The above lines from the poem “A Mommy in a Tree?” portrays it all. Said in a few words the emotions are intense, of how the poet feels the absence of her son in each thing that she did with him in the past. There are many such emotions you will find on each page hanging as heavy as her heart. The burden seems incessant, it doesn’t go away or weighs itself less, for every nook of her soul house is filled with his memories, his laughter, his innumerable waits that he did when she went to work. The wait is equal on both sides; a son is surely waiting in a space for her Mommy to return home again.


This analysis is the emotions that came brimming till my heart, but if I have to talk about the poetic style and about the book in a nutshell, I would say that the flow is lucid and simple. Every poem is short and effortless to read and understand the true feelings of the poet. There were no hidden emotions or heavy diction that will make one remain bewildered as what the true sense of the poem was or they are written in which light. The poems are flowing and so will you flow along. A collection that has broken the cocoon of the poet and has metamorphosed her into a new mother, who longs more now for her son to come back to her. The entire collection is like a conversation she wishes to have with her son, those words which will remain unsaid if she doesn’t carve them into poetry.


In the end of the book there is a poem titled “AE (Drastic Altar Ego) that her son has written and it’s the sweetest thing that a mother could do, to bring it to life along her presence in this physical world through ‘In Abesntia’.


Review by Monalisa Joshi


Prof. Swati Pal: Writer & Poet

Dr Swati Pal, Principal, Janki Devi Memorial College has been a Charles Wallace Scholar (1997 and 2008) as well as the John McGrath Theatre Studies Scholar (2005) at Edinburgh University.
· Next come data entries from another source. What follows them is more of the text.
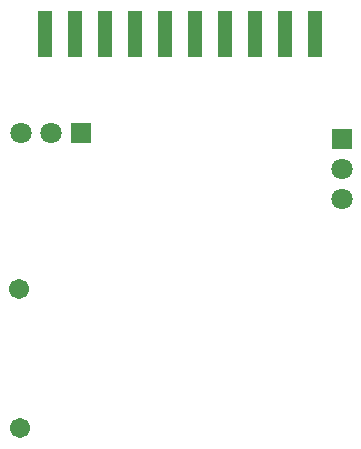
<source format=gbs>
G04*
G04 #@! TF.GenerationSoftware,Altium Limited,Altium Designer,23.8.1 (32)*
G04*
G04 Layer_Color=16711935*
%FSLAX44Y44*%
%MOMM*%
G71*
G04*
G04 #@! TF.SameCoordinates,8D10C5A6-D087-465C-88DE-2456D22F2F40*
G04*
G04*
G04 #@! TF.FilePolarity,Negative*
G04*
G01*
G75*
%ADD24R,1.2032X3.9032*%
%ADD31C,1.7032*%
%ADD32C,1.8032*%
%ADD33R,1.8032X1.8032*%
%ADD34R,1.8032X1.8032*%
D24*
X50546Y359316D02*
D03*
X75946D02*
D03*
X101346D02*
D03*
X126746D02*
D03*
X152146D02*
D03*
X177546D02*
D03*
X202946D02*
D03*
X228346D02*
D03*
X253746D02*
D03*
X279146D02*
D03*
D31*
X28702Y25146D02*
D03*
X27940Y143376D02*
D03*
D32*
X29529Y275124D02*
D03*
X54929D02*
D03*
X301498Y244856D02*
D03*
Y219456D02*
D03*
D33*
X80329Y275124D02*
D03*
D34*
X301498Y270256D02*
D03*
M02*

</source>
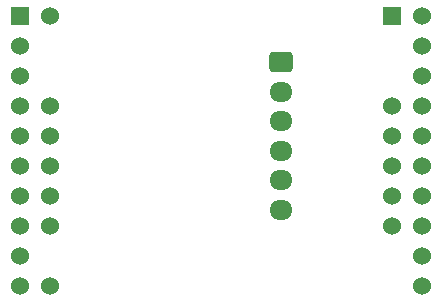
<source format=gbr>
%TF.GenerationSoftware,KiCad,Pcbnew,7.0.8*%
%TF.CreationDate,2024-04-03T00:29:43-07:00*%
%TF.ProjectId,PrintConnector - R1,5072696e-7443-46f6-9e6e-6563746f7220,rev?*%
%TF.SameCoordinates,Original*%
%TF.FileFunction,Soldermask,Bot*%
%TF.FilePolarity,Negative*%
%FSLAX46Y46*%
G04 Gerber Fmt 4.6, Leading zero omitted, Abs format (unit mm)*
G04 Created by KiCad (PCBNEW 7.0.8) date 2024-04-03 00:29:43*
%MOMM*%
%LPD*%
G01*
G04 APERTURE LIST*
G04 Aperture macros list*
%AMRoundRect*
0 Rectangle with rounded corners*
0 $1 Rounding radius*
0 $2 $3 $4 $5 $6 $7 $8 $9 X,Y pos of 4 corners*
0 Add a 4 corners polygon primitive as box body*
4,1,4,$2,$3,$4,$5,$6,$7,$8,$9,$2,$3,0*
0 Add four circle primitives for the rounded corners*
1,1,$1+$1,$2,$3*
1,1,$1+$1,$4,$5*
1,1,$1+$1,$6,$7*
1,1,$1+$1,$8,$9*
0 Add four rect primitives between the rounded corners*
20,1,$1+$1,$2,$3,$4,$5,0*
20,1,$1+$1,$4,$5,$6,$7,0*
20,1,$1+$1,$6,$7,$8,$9,0*
20,1,$1+$1,$8,$9,$2,$3,0*%
G04 Aperture macros list end*
%ADD10R,1.524000X1.524000*%
%ADD11C,1.524000*%
%ADD12RoundRect,0.250000X-0.725000X0.600000X-0.725000X-0.600000X0.725000X-0.600000X0.725000X0.600000X0*%
%ADD13O,1.950000X1.700000*%
G04 APERTURE END LIST*
D10*
%TO.C,J1*%
X1270000Y24130000D03*
D11*
X1270000Y21590000D03*
X1270000Y19050000D03*
X1270000Y16510000D03*
X1270000Y13970000D03*
X1270000Y11430000D03*
X1270000Y8890000D03*
X1270000Y6350000D03*
X1270000Y3810000D03*
X1270000Y1270000D03*
X3810000Y24130000D03*
X3810000Y16510000D03*
X3810000Y13970000D03*
X3810000Y11430000D03*
X3810000Y8890000D03*
X3810000Y6350000D03*
X3810000Y1270000D03*
D10*
X32766000Y24130000D03*
D11*
X32766000Y16510000D03*
X32766000Y13970000D03*
X32766000Y11430000D03*
X32766000Y8890000D03*
X32766000Y6350000D03*
X35306000Y24130000D03*
X35306000Y21590000D03*
X35306000Y19050000D03*
X35306000Y16510000D03*
X35306000Y13970000D03*
X35306000Y11430000D03*
X35306000Y8890000D03*
X35306000Y6350000D03*
X35306000Y3810000D03*
X35306000Y1270000D03*
%TD*%
D12*
%TO.C,J2*%
X23385000Y20220000D03*
D13*
X23385000Y17720000D03*
X23385000Y15220000D03*
X23385000Y12720000D03*
X23385000Y10220000D03*
X23385000Y7720000D03*
%TD*%
M02*

</source>
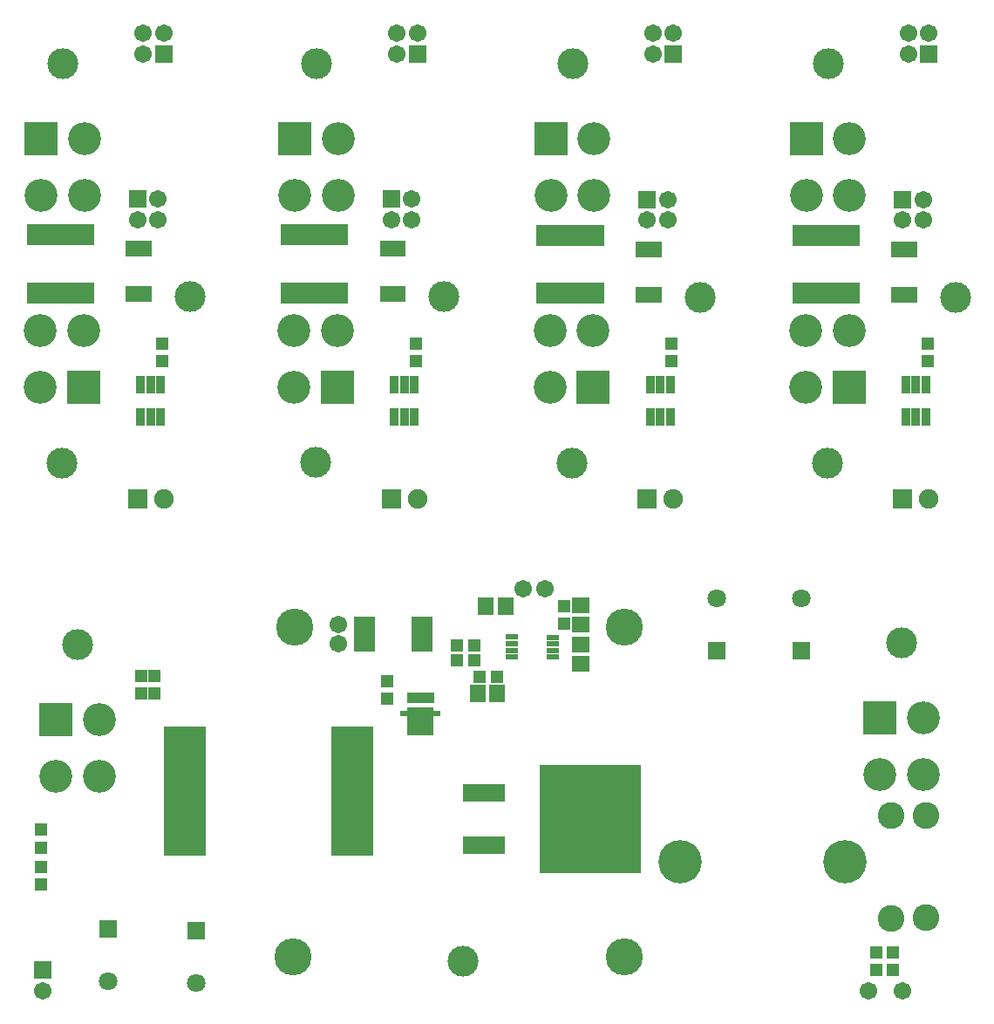
<source format=gts>
G04 DipTrace 2.4.0.2*
%INMRR_Power_V2.GTS*%
%MOIN*%
%ADD50C,0.1181*%
%ADD51C,0.1417*%
%ADD59C,0.1025*%
%ADD61C,0.0671*%
%ADD63R,0.0454X0.0204*%
%ADD65R,0.0789X0.134*%
%ADD67R,0.0671X0.0592*%
%ADD69R,0.0356X0.0238*%
%ADD71R,0.0257X0.0435*%
%ADD73R,0.1045X0.1065*%
%ADD75C,0.1655*%
%ADD77R,0.1586X0.4931*%
%ADD79R,0.3899X0.4175*%
%ADD81R,0.1635X0.0671*%
%ADD83R,0.071X0.071*%
%ADD85C,0.071*%
%ADD91R,0.0198X0.0631*%
%ADD95R,0.134X0.0789*%
%ADD97R,0.0474X0.0513*%
%ADD99C,0.075*%
%ADD101R,0.075X0.075*%
%ADD103C,0.1261*%
%ADD105R,0.1261X0.1261*%
%ADD107R,0.033X0.068*%
%ADD109C,0.0671*%
%ADD111R,0.0671X0.0671*%
%ADD113R,0.0592X0.0671*%
%ADD115R,0.0513X0.0474*%
%FSLAX44Y44*%
G04*
G70*
G90*
G75*
G01*
%LNTopMask*%
%LPD*%
D111*
X20658Y40660D3*
D109*
X19871D3*
Y41447D3*
X20658D3*
D111*
X19660Y35106D3*
D109*
X20447D3*
Y34319D3*
X19660D3*
D107*
X20533Y28035D3*
X20158D3*
X19783D3*
X20533Y26785D3*
X20158D3*
X19783D3*
D105*
X17596Y27910D3*
D103*
X15942D3*
Y30075D3*
X17596D3*
D50*
X16769Y25036D3*
D105*
X15971Y37410D3*
D103*
X17624D3*
Y35244D3*
X15971D3*
D50*
X16797Y40284D3*
D101*
X19658Y23660D3*
D99*
X20658D3*
D97*
X20596Y29597D3*
Y28928D3*
D95*
X17346Y31535D3*
Y33739D3*
X16096Y31535D3*
Y33739D3*
D91*
X19321Y31473D3*
X19518D3*
X19715D3*
X19912D3*
X20108D3*
Y33205D3*
X19912D3*
X19715D3*
X19518D3*
X19321D3*
D50*
X21671Y31370D3*
D97*
X38836Y6335D3*
Y5666D3*
X38211Y6335D3*
Y5666D3*
D85*
X32086Y19853D3*
D83*
Y17853D3*
D85*
X35336Y19853D3*
D83*
Y17853D3*
D115*
X23711Y16853D3*
X23042D3*
D85*
X12211Y5166D3*
D83*
Y7166D3*
D85*
X8836Y5228D3*
D83*
Y7228D3*
D97*
X10086Y16228D3*
Y16898D3*
X10586Y16228D3*
Y16898D3*
X26274Y18872D3*
Y19541D3*
D115*
X22836Y17478D3*
X22167D3*
D81*
X23211Y12416D3*
Y10416D3*
D79*
X27266Y11416D3*
D97*
X6274Y8916D3*
Y9585D3*
D105*
X6836Y15228D3*
D103*
X8490D3*
Y13063D3*
X6836D3*
D50*
X7663Y18102D3*
D105*
X38336Y15291D3*
D103*
X39990D3*
Y13125D3*
X38336D3*
D50*
X39163Y18165D3*
D111*
X6336Y5641D3*
D109*
Y4853D3*
D77*
X11774Y12478D3*
X18169D3*
D75*
X30712Y9791D3*
X37011D3*
D73*
X20774Y15166D3*
D71*
X20388Y16056D3*
X20644Y16054D3*
X20900D3*
X21155Y16052D3*
D69*
X21352Y15453D3*
X20181Y15457D3*
D67*
X26899Y18853D3*
Y19601D3*
Y17353D3*
Y18101D3*
D113*
X23274Y19541D3*
X24022D3*
X22961Y16228D3*
X23709D3*
D65*
X20836Y18478D3*
X18631D3*
D97*
X19501Y16688D3*
Y16019D3*
D115*
X22836Y18041D3*
X22167D3*
D97*
X6274Y11004D3*
Y10335D3*
D63*
X25836Y17603D3*
X25835Y17859D3*
X25837Y18114D3*
Y18368D3*
X24281Y17603D3*
X24282Y17858D3*
X24281Y18112D3*
Y18370D3*
D61*
X17649Y18853D3*
Y18103D3*
X37899Y4853D3*
X39211D3*
X24711Y20228D3*
X25524D3*
D51*
X28559Y18764D3*
X15961D3*
X28559Y6166D3*
X15918D3*
D50*
X22399Y5978D3*
D59*
X38775Y7603D3*
Y11548D3*
X40114D3*
Y7642D3*
D111*
X10954Y40659D3*
D109*
X10167D3*
Y41446D3*
X10954D3*
D111*
X9956Y35106D3*
D109*
X10743D3*
Y34318D3*
X9956D3*
D107*
X10829Y28034D3*
X10454D3*
X10079D3*
X10829Y26784D3*
X10454D3*
X10079D3*
D105*
X7892Y27909D3*
D103*
X6238D3*
Y30074D3*
X7892D3*
D50*
X7065Y25035D3*
D105*
X6267Y37409D3*
D103*
X7920D3*
Y35243D3*
X6267D3*
D50*
X7094Y40283D3*
D101*
X9954Y23659D3*
D99*
X10954D3*
D97*
X10892Y29596D3*
Y28927D3*
D95*
X7642Y31534D3*
Y33738D3*
X6392Y31534D3*
Y33738D3*
D91*
X9617Y31472D3*
X9814D3*
X10011D3*
X10208D3*
X10405D3*
Y33204D3*
X10208D3*
X10011D3*
X9814D3*
X9617D3*
D50*
X11968Y31369D3*
D111*
X30447Y40655D3*
D109*
X29659D3*
Y41442D3*
X30447D3*
D111*
X29448Y35102D3*
D109*
X30235D3*
Y34314D3*
X29448D3*
D107*
X30322Y28030D3*
X29947D3*
X29572D3*
X30322Y26780D3*
X29947D3*
X29572D3*
D105*
X27384Y27905D3*
D103*
X25731D3*
Y30070D3*
X27384D3*
D50*
X26557Y25031D3*
D105*
X25759Y37405D3*
D103*
X27413D3*
Y35239D3*
X25759D3*
D50*
X26586Y40279D3*
D101*
X29447Y23655D3*
D99*
X30447D3*
D97*
X30384Y29592D3*
Y28923D3*
D95*
X27134Y31530D3*
Y33734D3*
X25884Y31530D3*
Y33734D3*
D91*
X29109Y31468D3*
X29306D3*
X29503D3*
X29700D3*
X29897D3*
Y33200D3*
X29700D3*
X29503D3*
X29306D3*
X29109D3*
D50*
X31460Y31365D3*
D111*
X40214Y40655D3*
D109*
X39427D3*
Y41442D3*
X40214D3*
D111*
X39216Y35102D3*
D109*
X40003D3*
Y34314D3*
X39216D3*
D107*
X40089Y28030D3*
X39714D3*
X39339D3*
X40089Y26780D3*
X39714D3*
X39339D3*
D105*
X37152Y27905D3*
D103*
X35498D3*
Y30070D3*
X37152D3*
D50*
X36325Y25031D3*
D105*
X35527Y37405D3*
D103*
X37180D3*
Y35239D3*
X35527D3*
D50*
X36354Y40279D3*
D101*
X39214Y23655D3*
D99*
X40214D3*
D97*
X40152Y29592D3*
Y28923D3*
D95*
X36902Y31530D3*
Y33734D3*
X35652Y31530D3*
Y33734D3*
D91*
X38877Y31468D3*
X39074D3*
X39271D3*
X39468D3*
X39665D3*
Y33200D3*
X39468D3*
X39271D3*
X39074D3*
X38877D3*
D50*
X41228Y31365D3*
M02*

</source>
She was the first Asian to receive the John Mc Grath award.

Dr Pal is the author of the book, Look Back at Anger: Agit Prop Theatre in Britain from the Sixties to the Nineties and a co-author of the books A Handbook of Academic Writing and Composition and Creative Writing: A Beginner’s Manual prescribed by the University of Delhi. She has edited a volume of essays on Modern European Drama: From Ibsen to Beckett as well as a volume of essays on Australian Literature. She has translated a number of Premchand’s stories into English published by Penguin. Several of her newspaper articles articulate her views on education and her research in drama. She also writes poetry.

She is a member of the Executive Body of the Indian Association for the Study of Australia (IASA) and Indian Association for Commonwealth Literature and Language Studies (IACLALS). She is also Editor of the IACLALS Journal.

Dr Pal has presented a number of papers at both national and international conferences including a public lecture at the Edinburgh Fringe Festival on the life and works of John Mc Grath.

She has been the recipient of several awards, the latest among them being the Dr S Radhakrishnan Memorial National Teacher Award , 2018. She is also the Guest Editor for the collection of poems on the theme Shakespeare's Heroines Resurrected for the Monsoon Issue of Chrysanthemum Chronicles.